The other option, of course, would be to run the 10K at the Chi Town Half (the Chi Town 10K?). Assuming I follow Hal Higdon’s HM3 training program again–which I plan to, given how much I liked it last year–I’m actually supposed to run a 10K that weekend, so it seems like an obvious choice. But I could also run 6.2 miles on my own that weekend for free.
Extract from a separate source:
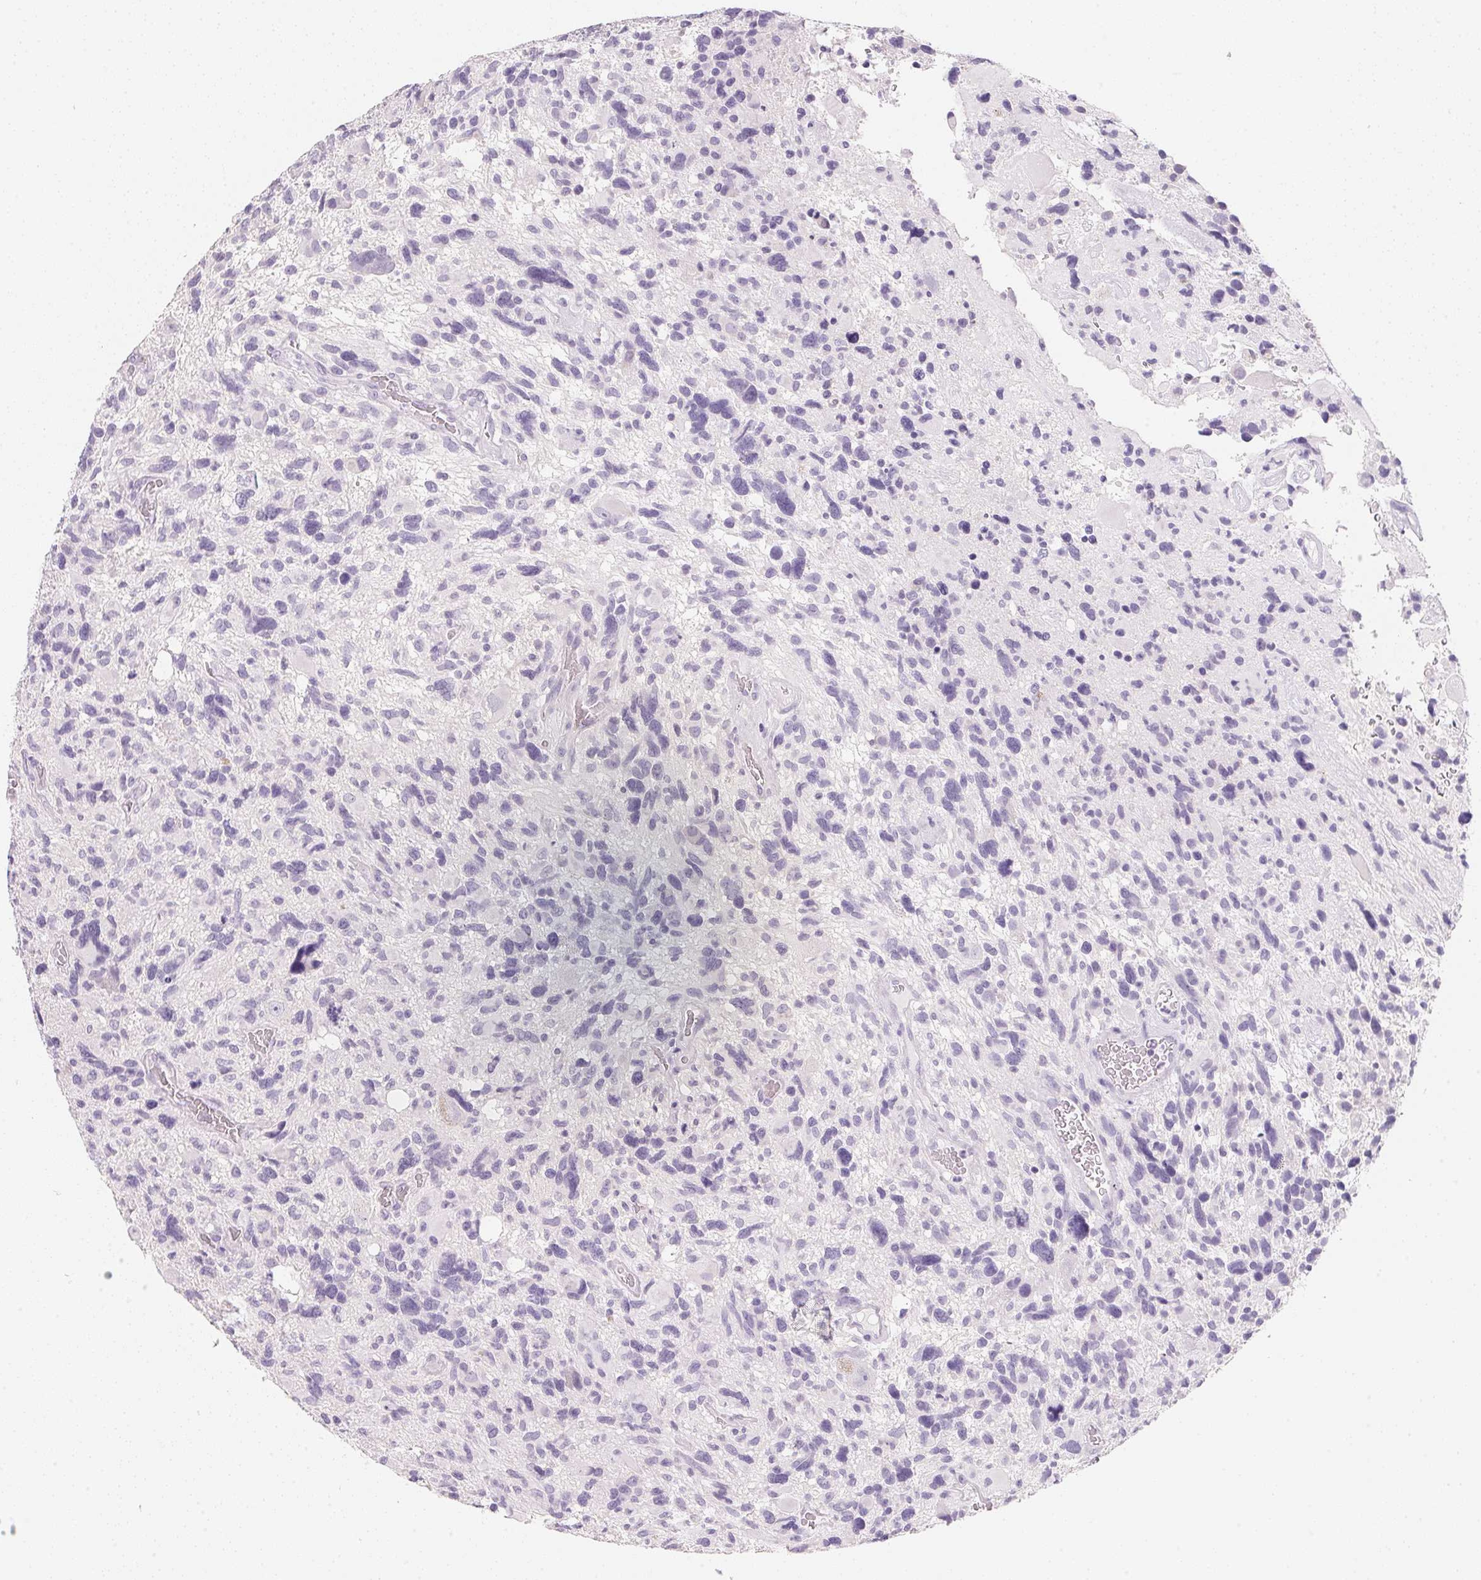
{"staining": {"intensity": "negative", "quantity": "none", "location": "none"}, "tissue": "glioma", "cell_type": "Tumor cells", "image_type": "cancer", "snomed": [{"axis": "morphology", "description": "Glioma, malignant, High grade"}, {"axis": "topography", "description": "Brain"}], "caption": "DAB (3,3'-diaminobenzidine) immunohistochemical staining of human malignant glioma (high-grade) demonstrates no significant positivity in tumor cells. Brightfield microscopy of immunohistochemistry stained with DAB (brown) and hematoxylin (blue), captured at high magnification.", "gene": "ACP3", "patient": {"sex": "male", "age": 49}}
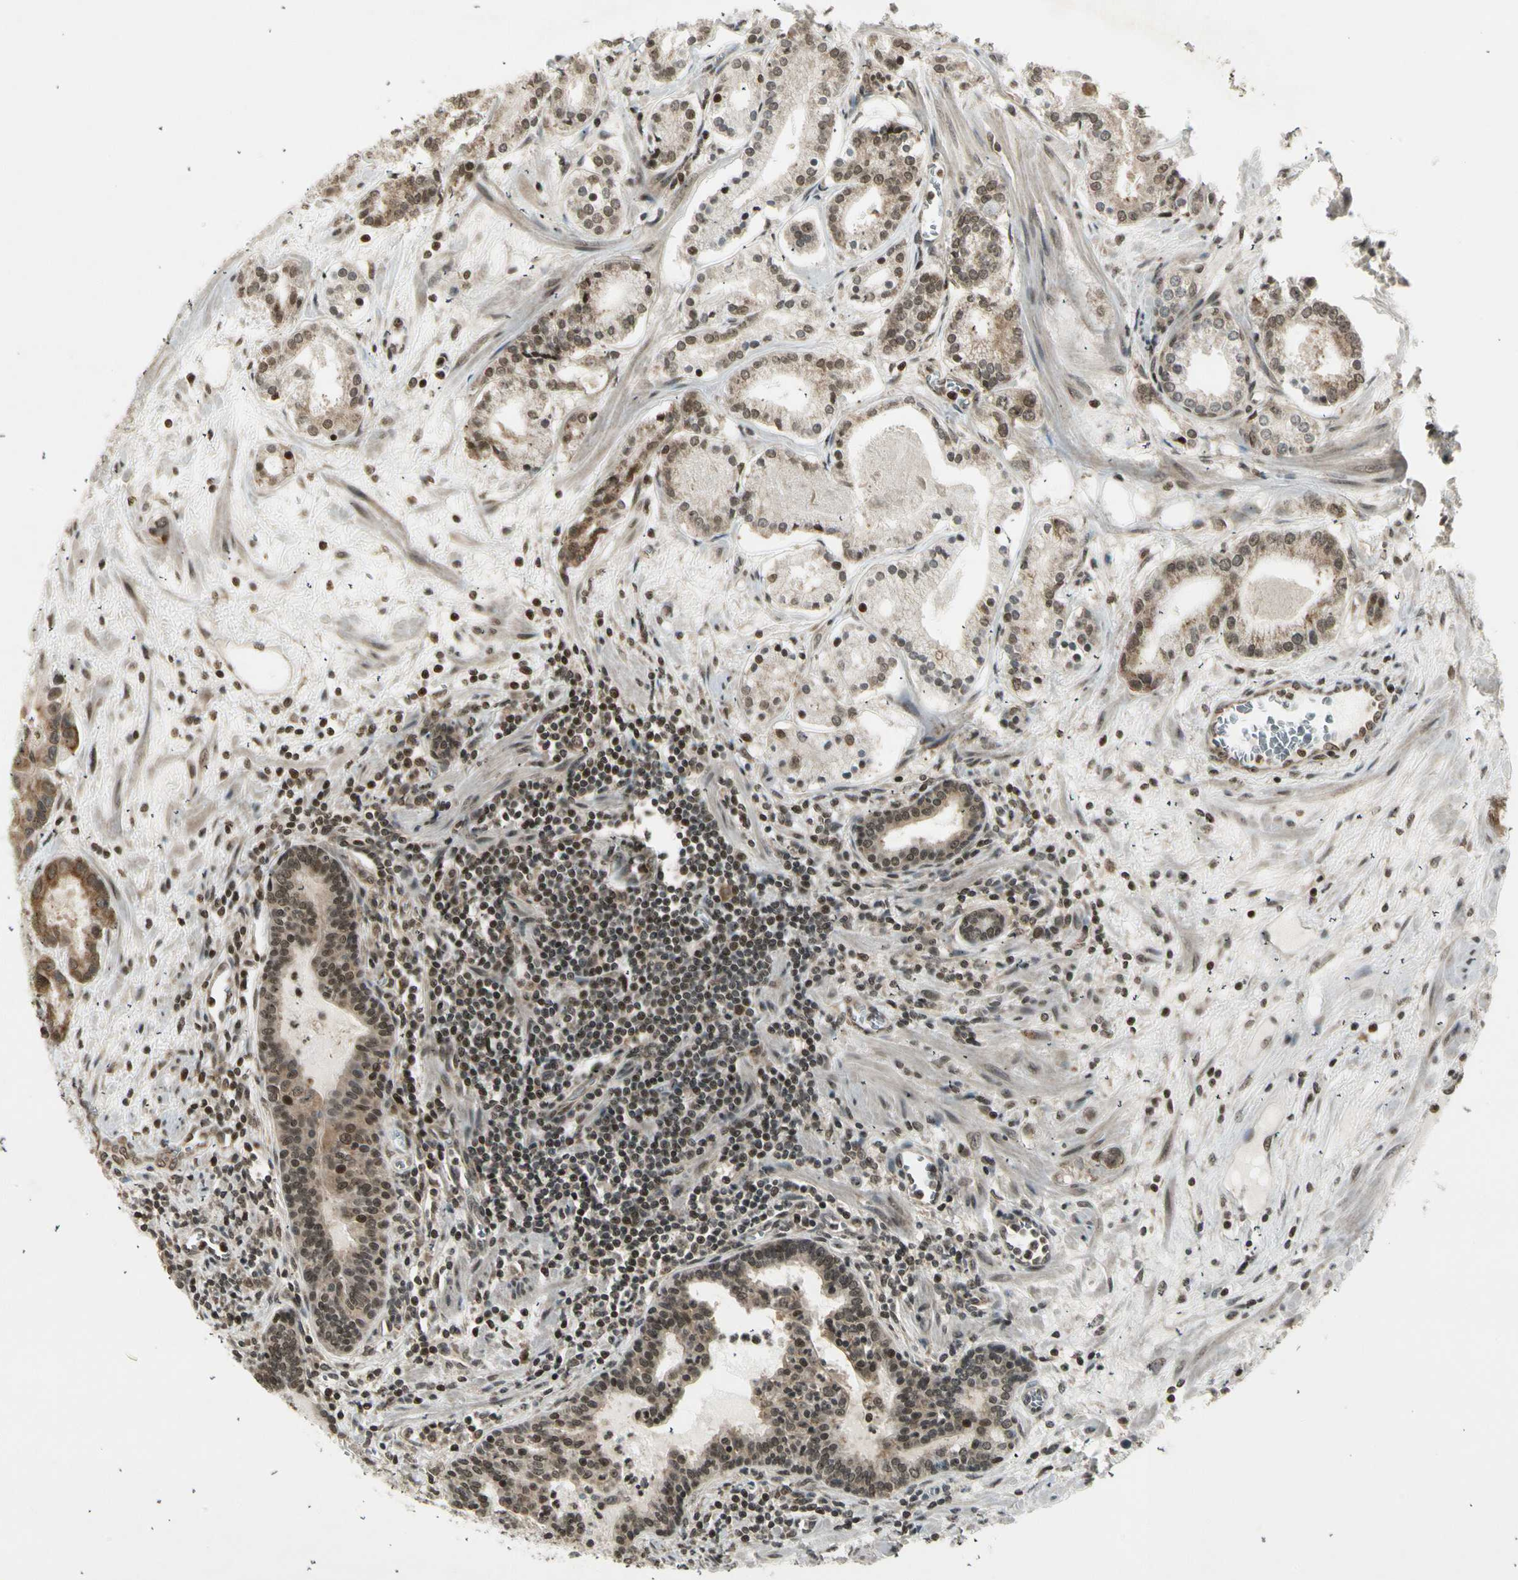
{"staining": {"intensity": "moderate", "quantity": "25%-75%", "location": "cytoplasmic/membranous"}, "tissue": "prostate cancer", "cell_type": "Tumor cells", "image_type": "cancer", "snomed": [{"axis": "morphology", "description": "Adenocarcinoma, Low grade"}, {"axis": "topography", "description": "Prostate"}], "caption": "The image exhibits immunohistochemical staining of prostate adenocarcinoma (low-grade). There is moderate cytoplasmic/membranous staining is present in about 25%-75% of tumor cells. (brown staining indicates protein expression, while blue staining denotes nuclei).", "gene": "SMN2", "patient": {"sex": "male", "age": 59}}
But if the weather’s good, maybe I’d stand a chance at updating my 10K PR…? But I’m wouldn’t be training for a 10K PR…. And it’s not my 10K PR I want to update, anyway: it’s my half marathon PR, darn it! *stomps foot like a tantrum-throwing toddler*
But, but, but, excuses, excuses, excuses. If anyone has any helpful suggestions, I’m all ears, because clearly all I’m doing while trying to come to a decision is my own is talking myself in circles.
What races do you have on your calendar for next year? Officially, I believe I have four at this point (not including the Rock ‘n’ Rolls, since I hadn’t registered for them when I wrote this Wednesday night), but I don’t doubt that that number will get much higher.